Résumé du projet de recherche: Le projet consiste à étudier chez l’homme un nouveau médicament à base de nanoparticules de gadolinum pour améliorer l’efficacité de la radiothérapie. Ces nanoparticules représentent une nouvelle classe thérapeutique d’agent de contraste IRM et d’agent radiosensibilisant utilisée en injection intraveineuse. Les premiers résultats cliniques chez les patients porteurs de métastases cérébrales issus de l’étude de phase 1 NanoRAD sont encourageants en termes de tolérance et d’efficacité. Ce projet de recherche consiste à poursuivre l’étude ces nanoparticules et d’optimiser leur performance grâce à l’utilisation d’une nouvelle machine appelée « MR-Linac » couplant une IRM et un accélérateur de radiothérapie. Ce travail de recherche sera réalisé dans la cadre d’un essai clinique de phase 1-2 au Centre de Cancérologie du Dana-Farber à Boston, portant sur les cancers du pancréas localement avancés et les cancers du poumon non opérables. L’apport du MR-Linac va permettre une étude précise de la répartition des nanoparticules dans les volumes cibles au moment de l’irradiation. L’objectif est de réaliser des irradiations très précises avec une augmentation de l’effet thérapeutique de la radiothérapie et l’espoir d’une rémission dans certaines pathologies considérées jusqu’alors comme incurables.

Marc ZANELLO

Titre du projet: : Biopsies cérébrales : l’automatisation est-elle possible ?

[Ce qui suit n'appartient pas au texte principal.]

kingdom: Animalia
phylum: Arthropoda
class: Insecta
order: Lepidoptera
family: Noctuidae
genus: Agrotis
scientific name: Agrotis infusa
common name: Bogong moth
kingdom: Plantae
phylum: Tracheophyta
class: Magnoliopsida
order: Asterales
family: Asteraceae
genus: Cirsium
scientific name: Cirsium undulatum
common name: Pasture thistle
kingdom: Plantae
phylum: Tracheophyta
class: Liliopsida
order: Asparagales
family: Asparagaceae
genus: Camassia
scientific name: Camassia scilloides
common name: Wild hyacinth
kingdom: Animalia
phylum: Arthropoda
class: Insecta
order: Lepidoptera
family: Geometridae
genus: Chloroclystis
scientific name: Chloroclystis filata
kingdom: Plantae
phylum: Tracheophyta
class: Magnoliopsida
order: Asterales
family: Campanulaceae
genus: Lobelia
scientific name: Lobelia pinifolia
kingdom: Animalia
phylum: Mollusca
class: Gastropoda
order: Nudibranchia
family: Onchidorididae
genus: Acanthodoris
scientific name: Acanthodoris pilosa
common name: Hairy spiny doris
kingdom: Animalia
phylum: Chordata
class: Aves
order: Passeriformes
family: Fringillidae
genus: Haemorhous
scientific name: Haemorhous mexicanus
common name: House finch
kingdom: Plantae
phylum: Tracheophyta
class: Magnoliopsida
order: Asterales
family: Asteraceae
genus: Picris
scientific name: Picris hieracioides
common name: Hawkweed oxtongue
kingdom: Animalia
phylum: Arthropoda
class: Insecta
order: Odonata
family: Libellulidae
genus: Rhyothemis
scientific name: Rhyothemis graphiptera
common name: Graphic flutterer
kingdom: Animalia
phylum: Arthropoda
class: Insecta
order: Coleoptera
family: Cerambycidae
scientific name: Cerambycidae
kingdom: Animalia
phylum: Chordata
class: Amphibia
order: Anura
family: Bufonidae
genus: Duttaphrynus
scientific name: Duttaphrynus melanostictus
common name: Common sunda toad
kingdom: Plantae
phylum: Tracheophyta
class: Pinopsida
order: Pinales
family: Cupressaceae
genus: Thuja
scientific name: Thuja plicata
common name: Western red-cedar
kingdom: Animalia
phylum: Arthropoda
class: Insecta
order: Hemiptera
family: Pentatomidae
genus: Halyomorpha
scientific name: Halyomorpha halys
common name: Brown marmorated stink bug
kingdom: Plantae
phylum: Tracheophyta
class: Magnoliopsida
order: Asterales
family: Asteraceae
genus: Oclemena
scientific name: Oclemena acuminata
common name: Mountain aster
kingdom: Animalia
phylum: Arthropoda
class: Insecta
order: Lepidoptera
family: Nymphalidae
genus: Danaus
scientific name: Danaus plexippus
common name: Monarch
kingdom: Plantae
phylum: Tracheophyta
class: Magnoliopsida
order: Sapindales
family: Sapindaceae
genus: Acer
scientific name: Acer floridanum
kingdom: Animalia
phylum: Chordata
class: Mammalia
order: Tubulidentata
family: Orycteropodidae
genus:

Lieu du projet:Prof. Fabrice Bartolomei ; Service de Neurophysiologie Clinique, Timone Hospital at the Assistance Publique - Hôpitaux de Marseille, 264 Rue Saint-Pierre 13385 MARSEILLE

Résumé du projet de recherche: La stéréotaxie est un pan de la neurochirurgie permettant d’atteindre une cible intracérébrale avec une précision millimétrique. La stéréotaxie est devenue primordiale en neuro-oncologie suite à la mise à jour de la classification de l’OMS en 2016 avec la nécessité de biopsies cérébrales étagées. Si les robots de stéréotaxie se sont développés, la planification de la trajectoire stéréotaxique est toujours exécutée manuellement par le neurochirurgien. Le but de ce travail est de développer une méthode d’aide à la planification stéréotaxique, idéalement capable d’automatiser le calcul de la trajectoire rectiligne. Ce travail consiste à mettre au point un logiciel d’aide à la planification stéréotaxique et à le tester lors de différentes procédures. Ce travail sera multicentrique avec des équipes de référence en neurochirurgie stéréotaxique : il doit aboutir à un gain de sécurité pour le patient et d’efficacité pour le chirurgien. Ce travail peut ensuite s’étendre à d’autres domaines de l’oncologie nécessitant des biopsies.